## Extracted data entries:
########
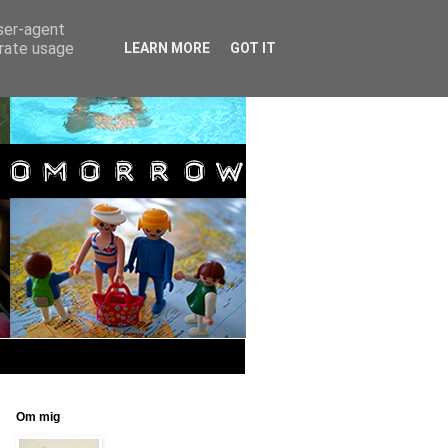
user-agent
erate usage
LEARN MORE
GOT IT
Om mig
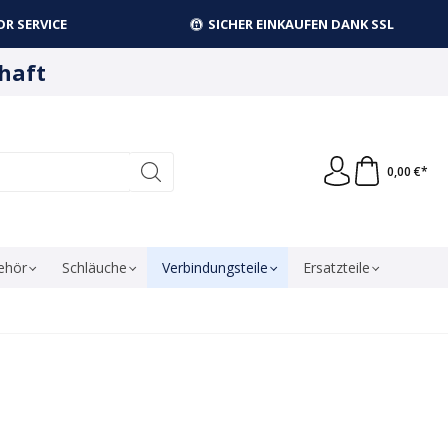
R SERVICE
SICHER EINKAUFEN DANK SSL
haft
0,00 €*
ehör
Schläuche
Verbindungsteile
Ersatzteile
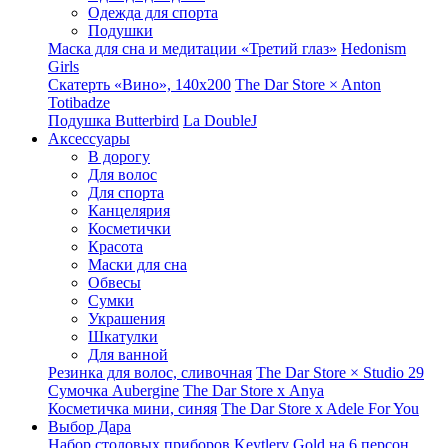
Одежда для спорта
Подушки
Маска для сна и медитации «Третий глаз»
Hedonism
Girls
Скатерть «Вино», 140х200
The Dar Store × Anton
Totibadze
Подушка Butterbird
La DoubleJ
Аксессуары
В дорогу
Для волос
Для спорта
Канцелярия
Косметички
Красота
Маски для сна
Обвесы
Сумки
Украшения
Шкатулки
Для ванной
Резинка для волос, сливочная
The Dar Store × Studio 29
Сумочка Aubergine
The Dar Store x Anya
Косметичка мини, синяя
The Dar Store x Adele For You
Выбор Дара
Набор столовых приборов Keytlery Gold на 6 персон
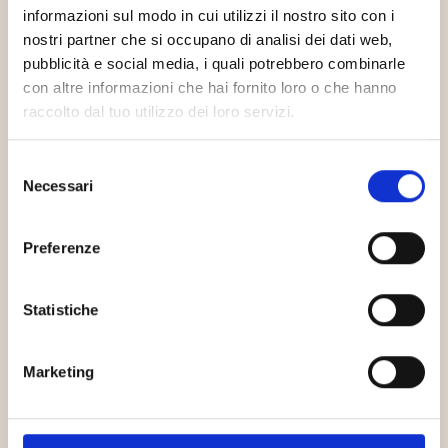
informazioni sul modo in cui utilizzi il nostro sito con i
nostri partner che si occupano di analisi dei dati web,
pubblicità e social media, i quali potrebbero combinarle
con altre informazioni che hai fornito loro o che hanno
raccolto dal tuo utilizzo dei loro servizi.
AIFI
Selezione
Necessari
del
consenso
Preferenze
Dealflower
Statistiche
Marketing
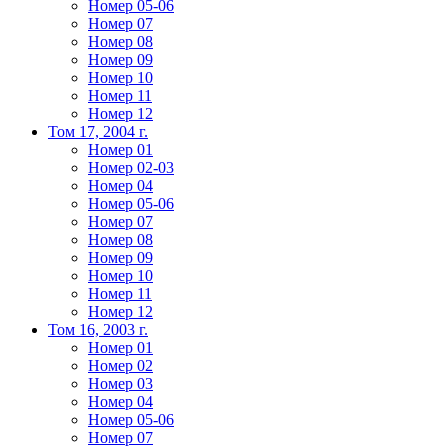
Номер 05-06
Номер 07
Номер 08
Номер 09
Номер 10
Номер 11
Номер 12
Том 17, 2004 г.
Номер 01
Номер 02-03
Номер 04
Номер 05-06
Номер 07
Номер 08
Номер 09
Номер 10
Номер 11
Номер 12
Том 16, 2003 г.
Номер 01
Номер 02
Номер 03
Номер 04
Номер 05-06
Номер 07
########
Print once more, exactly, the lines from the one with "Резинка для волос, сливочная" through the last line of the data, both ends included, without any pictures.

## Task result:
Резинка для волос, сливочная
The Dar Store × Studio 29
Сумочка Aubergine
The Dar Store x Anya
Косметичка мини, синяя
The Dar Store x Adele For You
Выбор Дара
Набор столовых приборов Keytlery Gold на 6 персон
informazioni sul modo in cui utilizzi il nostro sito con i
nostri partner che si occupano di analisi dei dati web,
pubblicità e social media, i quali potrebbero combinarle
con altre informazioni che hai fornito loro o che hanno
raccolto dal tuo utilizzo dei loro servizi.
AIFI
Selezione
Necessari
del
consenso
Preferenze
Dealflower
Statistiche
Marketing
Номер 05-06
Номер 07
Номер 08
Номер 09
Номер 10
Номер 11
Номер 12
Том 17, 2004 г.
Номер 01
Номер 02-03
Номер 04
Номер 05-06
Номер 07
Номер 08
Номер 09
Номер 10
Номер 11
Номер 12
Том 16, 2003 г.
Номер 01
Номер 02
Номер 03
Номер 04
Номер 05-06
Номер 07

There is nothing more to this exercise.